Questa è una tematica che mi ha sempre toccata da molto vicino, perchè malgrado sia stata cresciuta da mia mamma, mio padre mi abbandonò quando avevo soltanto 4 anni e le mie sorelle ne avevano 3 e 5.
Nostra madre ci chiese da subito di non parlare più di nostro padre. E cosi, la persona che avevo amato di più sino a lì, che mi faceva divertire e ridere tantissimo, che aveva sempre una sorpresa o una barzeletta nuova, ha smesso di esistere non soltanto nelle nostre vite, ma anche nelle nostre conversazioni.
Ma volentieri o no, tenni sempre con me dei ricordi di lui. Ricordavo il suo nome, il suo compleanno, il suo viso, la sua voce, ma sopratutto due momenti vissuti con lui che, malgrado l'odio che provavo, mi strappavano sempre un sorriso quando ci pensavo.
Tutt'ora quei momenti ancora mi riscaldano il cuore e tutt'ora ancora soffro per quanto fece mio padre. Ma non soltanto per quanto fece allora - sono passati quasi 29 anni da quando ci abbandonò.

> **DATI MOSTRATI**:
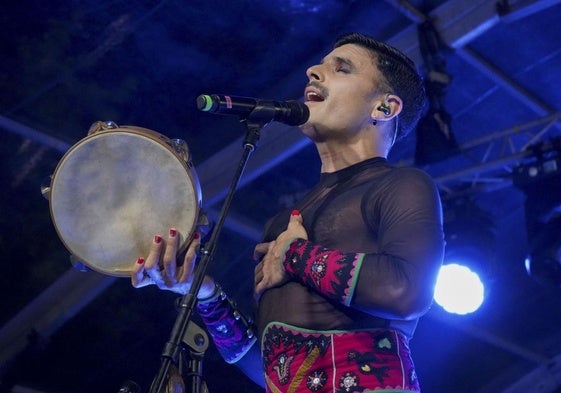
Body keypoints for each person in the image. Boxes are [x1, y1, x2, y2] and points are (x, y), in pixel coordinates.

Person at [132, 32, 445, 393]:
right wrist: (204, 294)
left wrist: (295, 254)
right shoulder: (281, 225)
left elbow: (406, 292)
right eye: (319, 65)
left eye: (341, 69)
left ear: (384, 108)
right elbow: (271, 370)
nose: (313, 71)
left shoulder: (402, 185)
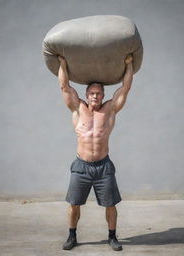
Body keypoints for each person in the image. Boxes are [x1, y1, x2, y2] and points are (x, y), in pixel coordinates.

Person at [57, 54, 133, 251]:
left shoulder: (110, 110)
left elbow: (125, 88)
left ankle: (112, 237)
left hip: (103, 165)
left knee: (111, 205)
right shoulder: (77, 108)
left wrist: (129, 64)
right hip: (81, 165)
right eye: (92, 93)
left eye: (99, 93)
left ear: (103, 95)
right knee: (74, 204)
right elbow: (65, 87)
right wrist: (63, 64)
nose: (95, 96)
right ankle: (72, 236)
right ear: (87, 94)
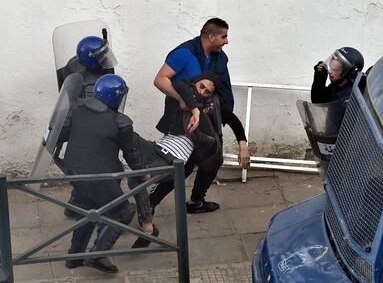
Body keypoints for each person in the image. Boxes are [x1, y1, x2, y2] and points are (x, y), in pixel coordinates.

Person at [151, 17, 250, 214]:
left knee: (212, 158)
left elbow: (223, 101)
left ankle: (196, 201)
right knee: (183, 167)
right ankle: (149, 203)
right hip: (182, 121)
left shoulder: (217, 58)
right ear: (210, 36)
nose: (227, 41)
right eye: (224, 36)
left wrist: (242, 143)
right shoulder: (184, 54)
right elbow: (160, 80)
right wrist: (182, 99)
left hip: (208, 118)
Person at [130, 71, 222, 248]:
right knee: (138, 175)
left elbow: (222, 126)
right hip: (161, 147)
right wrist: (194, 109)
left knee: (140, 183)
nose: (202, 92)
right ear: (195, 83)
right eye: (201, 86)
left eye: (207, 92)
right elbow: (179, 84)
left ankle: (147, 224)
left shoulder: (206, 111)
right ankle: (146, 220)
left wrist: (242, 142)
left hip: (175, 158)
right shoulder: (182, 98)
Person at [63, 74, 142, 273]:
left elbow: (61, 133)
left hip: (73, 170)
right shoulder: (121, 121)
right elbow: (130, 153)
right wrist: (143, 172)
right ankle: (98, 255)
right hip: (97, 175)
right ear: (116, 97)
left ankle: (75, 256)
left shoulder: (77, 109)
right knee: (123, 211)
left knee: (86, 208)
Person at [57, 32, 119, 219]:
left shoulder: (102, 68)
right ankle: (115, 214)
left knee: (93, 169)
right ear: (89, 59)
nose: (105, 58)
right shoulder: (76, 76)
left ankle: (76, 205)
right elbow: (69, 106)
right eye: (101, 56)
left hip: (101, 124)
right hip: (89, 128)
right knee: (107, 168)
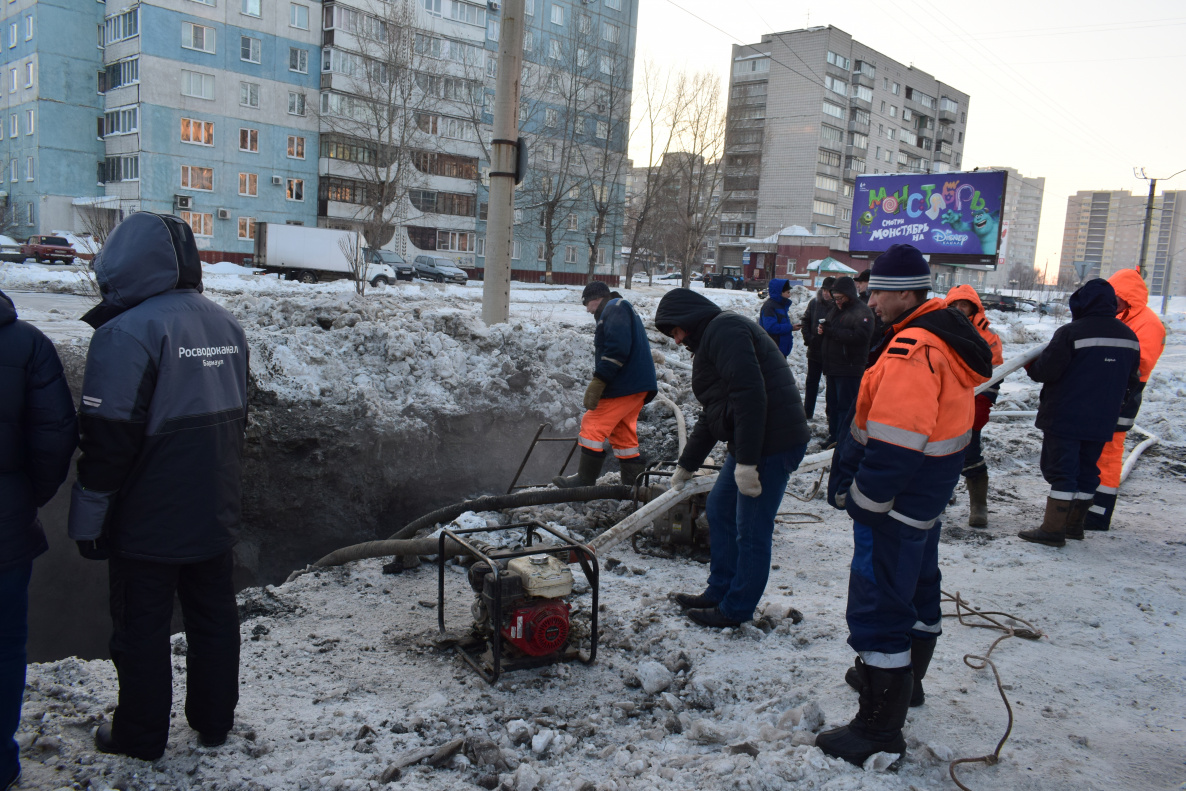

> **CONSEGNA**: Cita parola per parola il pezzo del testo sul padre che se n'è andato da "Ma volentieri o" a "quando ci pensavo.".

> **ESERCIZIO SVOLTO**:
Ma volentieri o no, tenni sempre con me dei ricordi di lui. Ricordavo il suo nome, il suo compleanno, il suo viso, la sua voce, ma sopratutto due momenti vissuti con lui che, malgrado l'odio che provavo, mi strappavano sempre un sorriso quando ci pensavo.